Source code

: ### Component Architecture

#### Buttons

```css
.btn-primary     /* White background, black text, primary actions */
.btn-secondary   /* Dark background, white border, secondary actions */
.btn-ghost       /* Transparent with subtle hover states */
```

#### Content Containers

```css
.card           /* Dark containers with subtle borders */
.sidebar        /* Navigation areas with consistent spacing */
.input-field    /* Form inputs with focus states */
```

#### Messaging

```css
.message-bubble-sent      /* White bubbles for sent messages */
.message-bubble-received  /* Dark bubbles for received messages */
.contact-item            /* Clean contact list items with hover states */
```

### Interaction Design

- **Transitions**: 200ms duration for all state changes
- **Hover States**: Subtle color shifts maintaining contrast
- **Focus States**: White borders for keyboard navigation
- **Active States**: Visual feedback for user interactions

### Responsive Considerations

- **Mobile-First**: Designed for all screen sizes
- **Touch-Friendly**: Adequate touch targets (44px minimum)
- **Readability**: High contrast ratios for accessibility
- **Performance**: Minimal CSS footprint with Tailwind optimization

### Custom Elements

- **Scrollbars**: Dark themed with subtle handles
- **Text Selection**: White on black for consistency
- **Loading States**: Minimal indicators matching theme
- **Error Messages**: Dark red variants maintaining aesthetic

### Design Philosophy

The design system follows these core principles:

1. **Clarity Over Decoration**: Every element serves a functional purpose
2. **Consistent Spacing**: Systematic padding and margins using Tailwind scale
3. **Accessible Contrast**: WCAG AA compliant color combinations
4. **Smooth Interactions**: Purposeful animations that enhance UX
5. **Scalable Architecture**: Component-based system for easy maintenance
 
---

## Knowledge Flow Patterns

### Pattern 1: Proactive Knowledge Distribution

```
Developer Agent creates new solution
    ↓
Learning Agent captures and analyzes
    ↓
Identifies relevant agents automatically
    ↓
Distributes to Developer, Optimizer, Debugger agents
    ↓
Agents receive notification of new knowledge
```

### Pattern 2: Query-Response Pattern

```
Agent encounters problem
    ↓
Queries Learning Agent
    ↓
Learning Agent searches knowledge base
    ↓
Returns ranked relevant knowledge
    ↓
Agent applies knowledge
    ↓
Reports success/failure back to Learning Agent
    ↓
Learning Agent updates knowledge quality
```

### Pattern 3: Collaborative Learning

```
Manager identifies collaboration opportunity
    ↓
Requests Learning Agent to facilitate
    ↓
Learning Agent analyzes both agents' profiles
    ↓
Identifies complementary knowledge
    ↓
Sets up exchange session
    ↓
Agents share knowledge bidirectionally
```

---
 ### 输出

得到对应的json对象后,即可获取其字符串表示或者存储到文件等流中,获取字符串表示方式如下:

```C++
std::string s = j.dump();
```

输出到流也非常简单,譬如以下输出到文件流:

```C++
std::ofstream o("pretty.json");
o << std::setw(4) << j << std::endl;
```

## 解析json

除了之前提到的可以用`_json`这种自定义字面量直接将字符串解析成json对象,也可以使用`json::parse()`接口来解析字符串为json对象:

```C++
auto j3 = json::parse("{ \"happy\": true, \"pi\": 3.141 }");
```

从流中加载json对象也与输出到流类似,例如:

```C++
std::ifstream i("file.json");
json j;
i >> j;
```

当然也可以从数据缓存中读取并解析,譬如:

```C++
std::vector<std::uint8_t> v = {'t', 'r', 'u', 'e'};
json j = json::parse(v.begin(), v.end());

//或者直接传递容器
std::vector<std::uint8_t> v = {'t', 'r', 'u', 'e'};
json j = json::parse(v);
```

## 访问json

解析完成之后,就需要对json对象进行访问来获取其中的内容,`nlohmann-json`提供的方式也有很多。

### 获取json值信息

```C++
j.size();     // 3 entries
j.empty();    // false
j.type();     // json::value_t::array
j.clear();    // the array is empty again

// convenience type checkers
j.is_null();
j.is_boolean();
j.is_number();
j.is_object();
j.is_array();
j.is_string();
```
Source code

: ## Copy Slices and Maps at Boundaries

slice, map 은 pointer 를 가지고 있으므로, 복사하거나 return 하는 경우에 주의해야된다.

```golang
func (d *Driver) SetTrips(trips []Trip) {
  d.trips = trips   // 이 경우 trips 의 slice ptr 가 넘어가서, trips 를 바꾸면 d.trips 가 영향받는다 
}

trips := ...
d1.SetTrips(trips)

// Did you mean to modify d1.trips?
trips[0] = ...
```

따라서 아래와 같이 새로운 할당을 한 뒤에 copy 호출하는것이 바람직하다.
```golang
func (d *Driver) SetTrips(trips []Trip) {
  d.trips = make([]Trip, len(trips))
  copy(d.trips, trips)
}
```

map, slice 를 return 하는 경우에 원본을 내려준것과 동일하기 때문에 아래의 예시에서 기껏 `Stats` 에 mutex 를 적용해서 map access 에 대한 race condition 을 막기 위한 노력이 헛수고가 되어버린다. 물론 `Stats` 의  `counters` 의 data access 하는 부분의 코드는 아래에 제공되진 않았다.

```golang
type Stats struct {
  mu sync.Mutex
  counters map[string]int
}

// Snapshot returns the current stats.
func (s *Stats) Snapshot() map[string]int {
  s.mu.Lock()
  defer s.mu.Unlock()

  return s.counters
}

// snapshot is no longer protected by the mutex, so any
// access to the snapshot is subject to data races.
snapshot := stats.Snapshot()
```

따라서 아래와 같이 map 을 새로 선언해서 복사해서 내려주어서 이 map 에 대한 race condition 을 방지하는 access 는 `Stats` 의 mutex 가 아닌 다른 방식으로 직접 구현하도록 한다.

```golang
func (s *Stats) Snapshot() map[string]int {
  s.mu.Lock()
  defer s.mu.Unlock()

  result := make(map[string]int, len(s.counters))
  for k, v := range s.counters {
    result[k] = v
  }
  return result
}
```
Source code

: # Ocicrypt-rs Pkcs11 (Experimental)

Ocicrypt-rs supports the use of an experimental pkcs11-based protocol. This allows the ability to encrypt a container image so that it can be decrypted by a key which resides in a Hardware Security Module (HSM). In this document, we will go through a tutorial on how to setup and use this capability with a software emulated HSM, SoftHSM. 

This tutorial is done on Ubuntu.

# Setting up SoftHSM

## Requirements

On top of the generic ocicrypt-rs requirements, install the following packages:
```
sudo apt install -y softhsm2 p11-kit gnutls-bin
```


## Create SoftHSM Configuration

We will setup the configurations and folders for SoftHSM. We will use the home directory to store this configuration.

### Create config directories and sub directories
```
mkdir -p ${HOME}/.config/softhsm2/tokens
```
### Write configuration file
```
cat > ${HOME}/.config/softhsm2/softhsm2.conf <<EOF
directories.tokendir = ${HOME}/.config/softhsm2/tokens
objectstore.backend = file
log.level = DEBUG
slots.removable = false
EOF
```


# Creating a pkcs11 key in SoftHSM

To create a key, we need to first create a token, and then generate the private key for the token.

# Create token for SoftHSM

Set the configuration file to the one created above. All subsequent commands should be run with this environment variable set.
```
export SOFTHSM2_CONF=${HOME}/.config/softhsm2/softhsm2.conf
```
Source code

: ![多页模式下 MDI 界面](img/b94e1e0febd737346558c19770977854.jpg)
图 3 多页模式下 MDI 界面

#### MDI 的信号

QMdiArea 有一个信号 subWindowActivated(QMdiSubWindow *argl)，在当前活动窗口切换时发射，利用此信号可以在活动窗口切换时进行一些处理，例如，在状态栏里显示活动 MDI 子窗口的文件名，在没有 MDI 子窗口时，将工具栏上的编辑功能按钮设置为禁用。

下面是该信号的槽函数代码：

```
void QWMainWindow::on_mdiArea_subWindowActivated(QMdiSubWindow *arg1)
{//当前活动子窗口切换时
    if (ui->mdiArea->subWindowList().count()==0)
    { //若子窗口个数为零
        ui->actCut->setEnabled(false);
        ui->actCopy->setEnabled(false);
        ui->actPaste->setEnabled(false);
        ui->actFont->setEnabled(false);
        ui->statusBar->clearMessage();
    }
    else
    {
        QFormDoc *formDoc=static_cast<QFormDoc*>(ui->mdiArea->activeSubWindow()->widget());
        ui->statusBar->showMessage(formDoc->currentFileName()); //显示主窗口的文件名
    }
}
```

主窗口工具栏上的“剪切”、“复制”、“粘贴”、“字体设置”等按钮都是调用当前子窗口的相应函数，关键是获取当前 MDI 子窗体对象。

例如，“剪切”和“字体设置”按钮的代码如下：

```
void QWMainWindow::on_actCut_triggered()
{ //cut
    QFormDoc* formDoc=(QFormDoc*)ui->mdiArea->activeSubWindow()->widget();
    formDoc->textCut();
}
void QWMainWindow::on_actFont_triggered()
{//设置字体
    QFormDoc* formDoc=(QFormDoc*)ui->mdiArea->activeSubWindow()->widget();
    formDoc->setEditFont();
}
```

+ + +

Every line above with the word "color" belongs in the answer, copied as written.

- **Hover States**: Subtle color shifts maintaining contrast
3. **Accessible Contrast**: WCAG AA compliant color combinations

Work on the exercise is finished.